**Aim of the exercise:** Copy the stretch of lines from the one containing "Q: Count the chairs in the hall." through the last line, word for word, and leave out the pictures.
:: Records provided
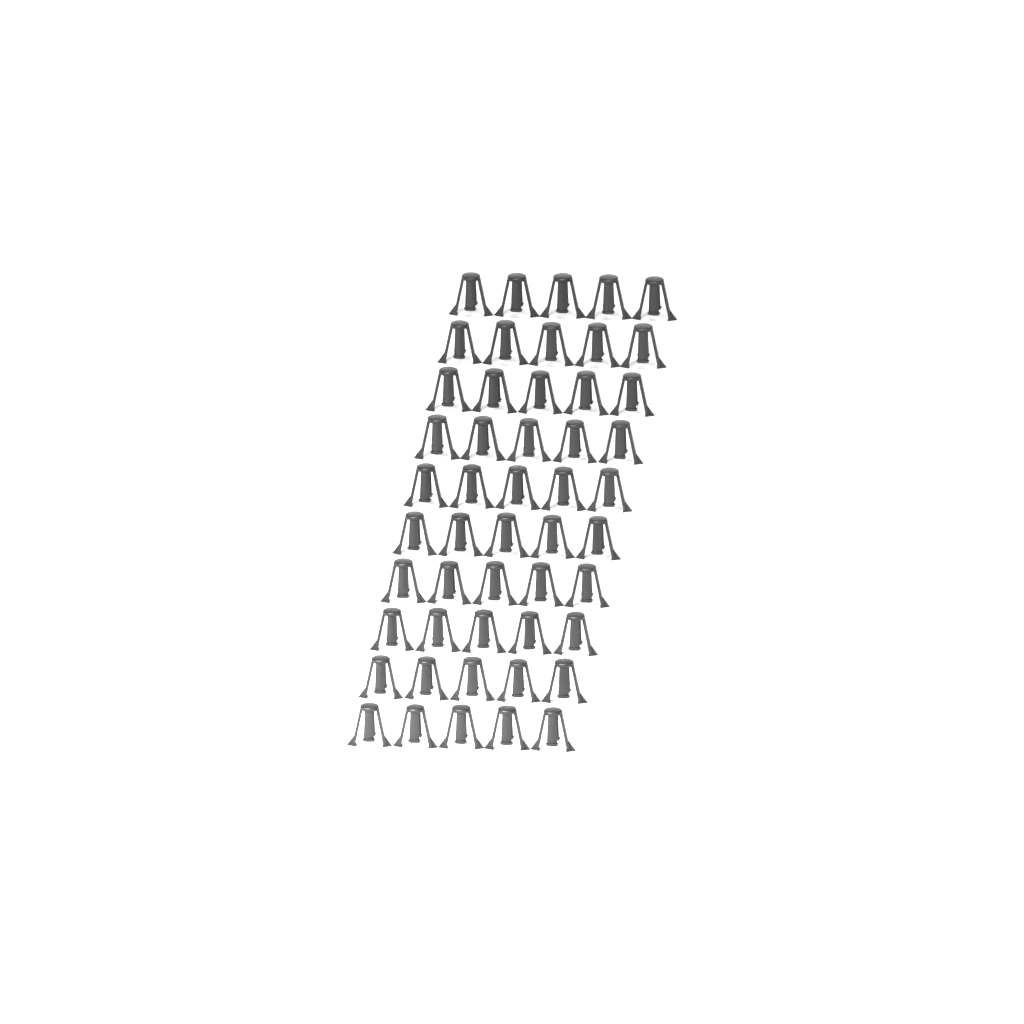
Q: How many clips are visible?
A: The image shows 50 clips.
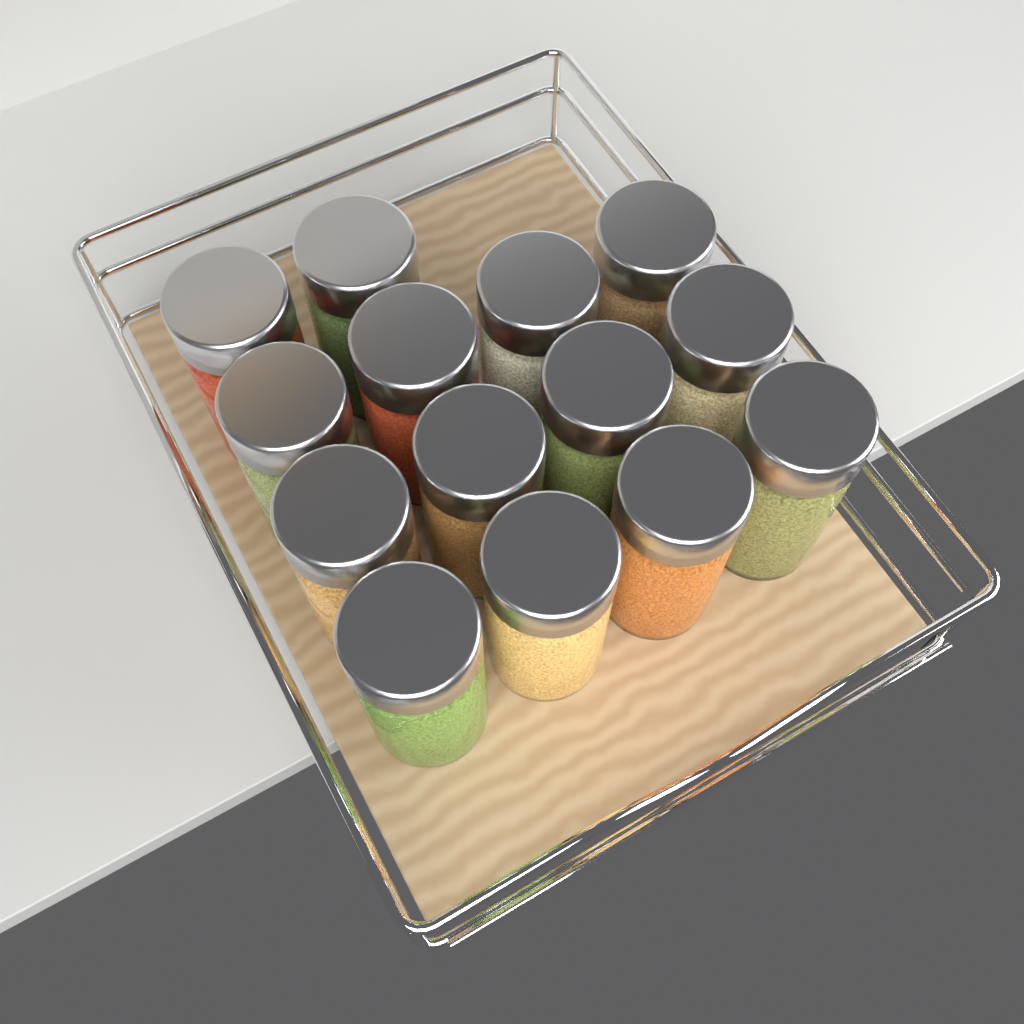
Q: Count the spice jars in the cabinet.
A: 14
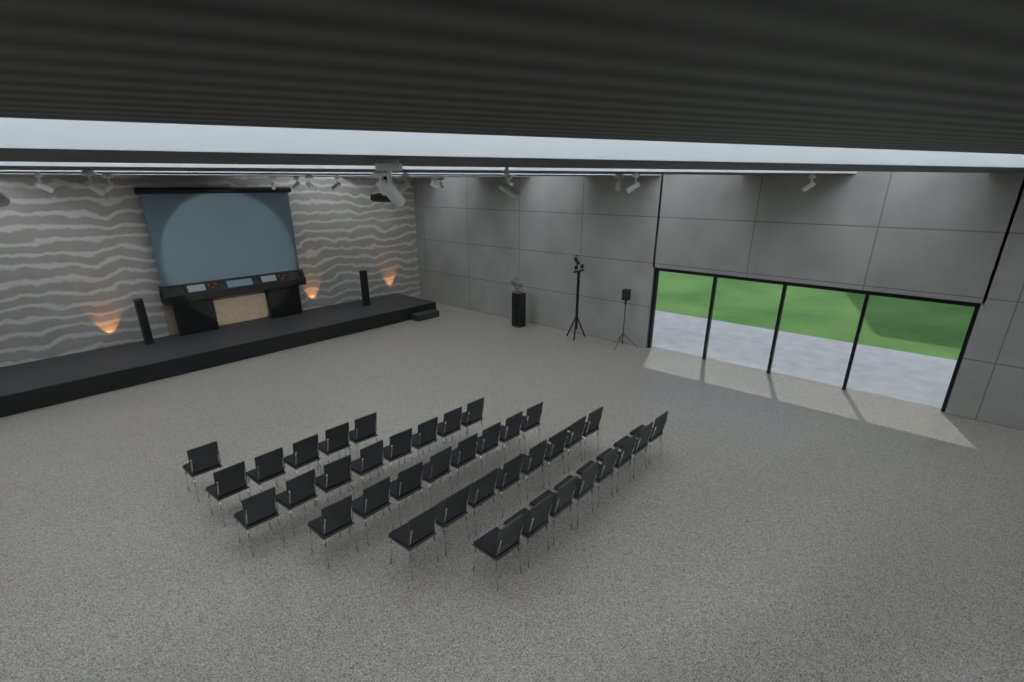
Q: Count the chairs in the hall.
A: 38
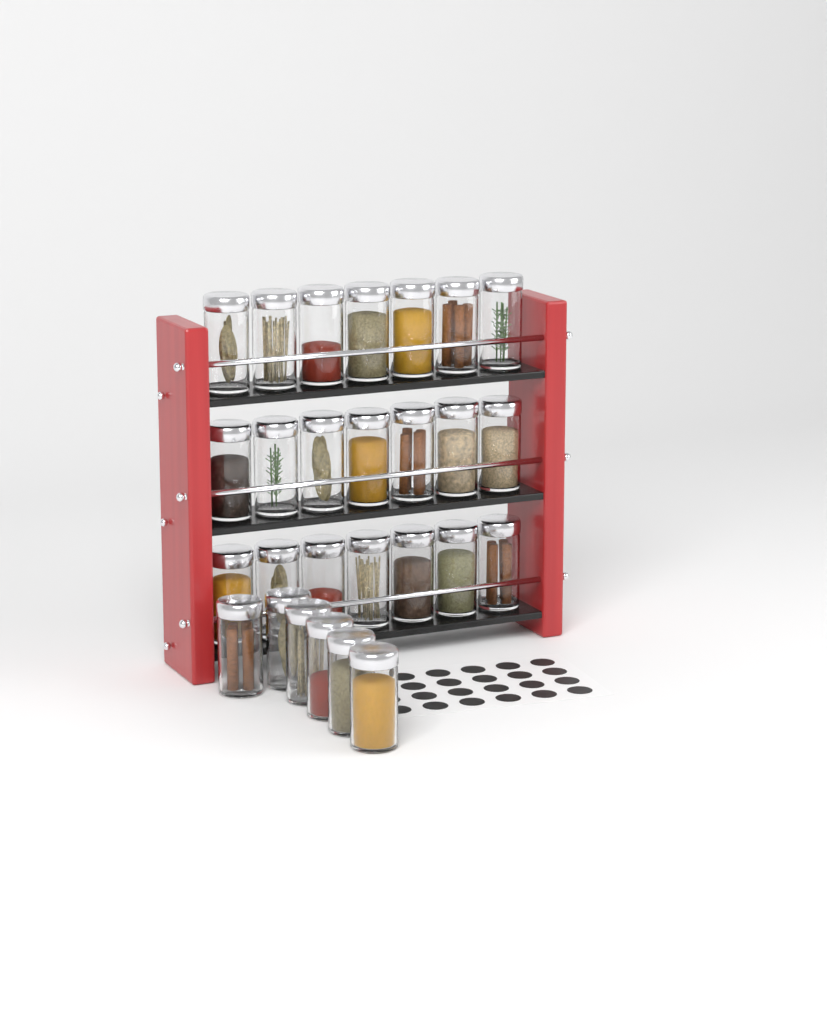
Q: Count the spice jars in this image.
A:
::::
**The output:**
Q: Count the chairs in the hall.
A: 38
Q: Count the spice jars in this image.
A:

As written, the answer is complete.